Three of seven bookstores scheduled to host "American Dirt" author Jeanine Cummins this week have canceled their events — two under the direction of the novel's publisher — following an onslaught of social media criticism from Latino critics, who categorized the book as "racist" and "stereotypical."
The much-anticipated "American Dirt," which was released last Tuesday, was met with a slew of negative reviews and immediately inspired memes and a social media campaign called #DignidadLiteraria, or "literary dignity," that calls for Latinos to share their stories and stage actions to raise awareness in a publishing industry that is 80 percent white.
The book is about a Mexican bookstore owner who migrates toward the U.S. border with her son after her journalist husband and other family members are killed by a ruthless drug cartel.
Following the backlash, prominent Latino stars like Salma Hayek, who had touted the book online, backtracked and apologized for promoting it. Even Oprah Winfrey, who gave the novel her coveted stamp of approval by picking it as her February book club pick, pretty much guaranteeing it to be a bestseller, appears to be moving away from her initial praise. She posted a video Sunday on Instagram saying that while she was "moved" upon first reading the book, she believes "we need to have a different kind of conversation" after reading the various criticism.

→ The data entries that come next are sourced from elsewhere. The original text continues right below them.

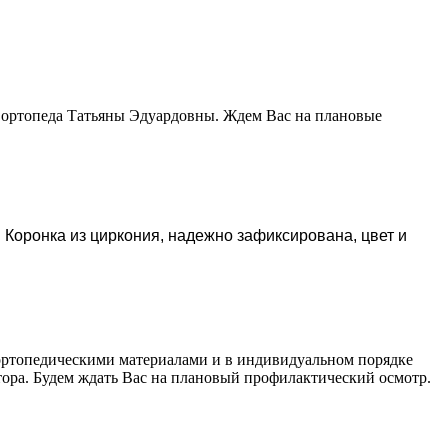
о ортопеда Татьяны Эдуардовны. Ждем Вас на плановые
 Коронка из циркония, надежно зафиксирована, цвет и
 ортопедическими материалами и в индивидуальном порядке
тора. Будем ждать Вас на плановый профилактический осмотр.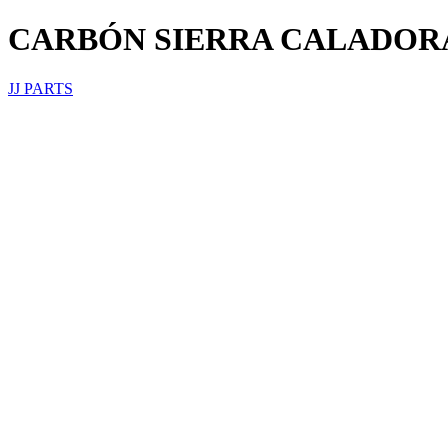
CARBÓN SIERRA CALADOR
JJ PARTS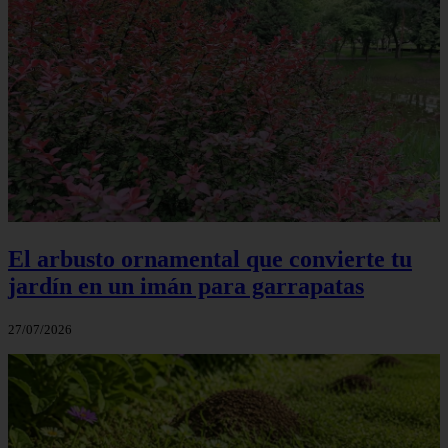
El arbusto ornamental que convierte tu
jardín en un imán para garrapatas
27/07/2026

Flatiron Books, publisher of "American Dirt," a division of Macmillan, told NBC News on Tuesday that it understands and respects that people are discussing the book and that it has sparked "passionate conversations," but said it had still canceled events at two California bookstores this week — an unprecedented move given that publishers are responsible for marketing their authors' work.

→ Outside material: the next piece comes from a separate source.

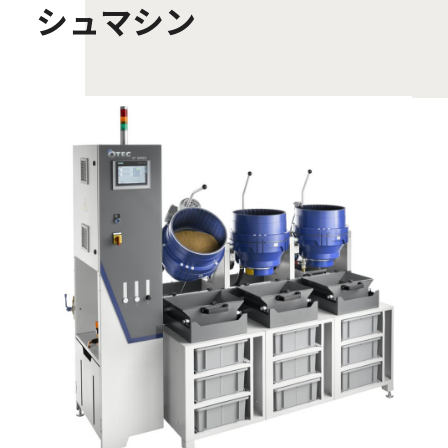
シュマシン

The first event was scheduled for Monday evening at Warwick's, in La Jolla, California. The owners of the bookstore declined to comment, but provided NBC News with a statement from Flatiron Books, which attributed the cancellation to "safety concerns." The second event was scheduled for Tuesday evening at Vroman's Bookstore in Pasadena, which posted a brief online statement confirming that Flatiron Books had canceled the event.
Flatiron Books did not immediately respond to NBC News about either of these cancellations.
"In the end the publisher has canceled the event but not before our staff and our community engaged in critical conversations about immigration, the horrible atrocity happening at the U.S. border by the U.S. government, freedom of speech and own voices," read the statement from Vroman's Bookstore. "For these conversations we are grateful and we hope they continue."
Another author event, scheduled for Sunday at Left Bank Books in St. Louis, was also canceled. The decision, however, was made by the bookstore's owners, not Flatiron Books.
Kris Kleindienst, co-owner of Left Bank Books, told NBC News that although the staff initially attempted to "adapt the format of the event to address the reasonable criticisms raised by members of the Latinx community," the bookstore ultimately didn't have the resources, including facilitators and a de-escalation plan, to make the event "meaningful." Instead, she said the bookstore is looking at future programming to make sure it "makes space for all" as it "processes community feedback."
Not everyone was thrilled with Left Bank Books' decision to cancel the event, however.
"We've been criticized for enabling censorship and caving into cancel culture," Kleindienst said. "I feel strongly that we did neither and that, instead, we postponed this conversation until we could have it in a responsible way, a way that doesn't inflict more pain."
According to a representative from Book Passage in Corte Madera, an event set for Wednesday with Cummins will take place as scheduled.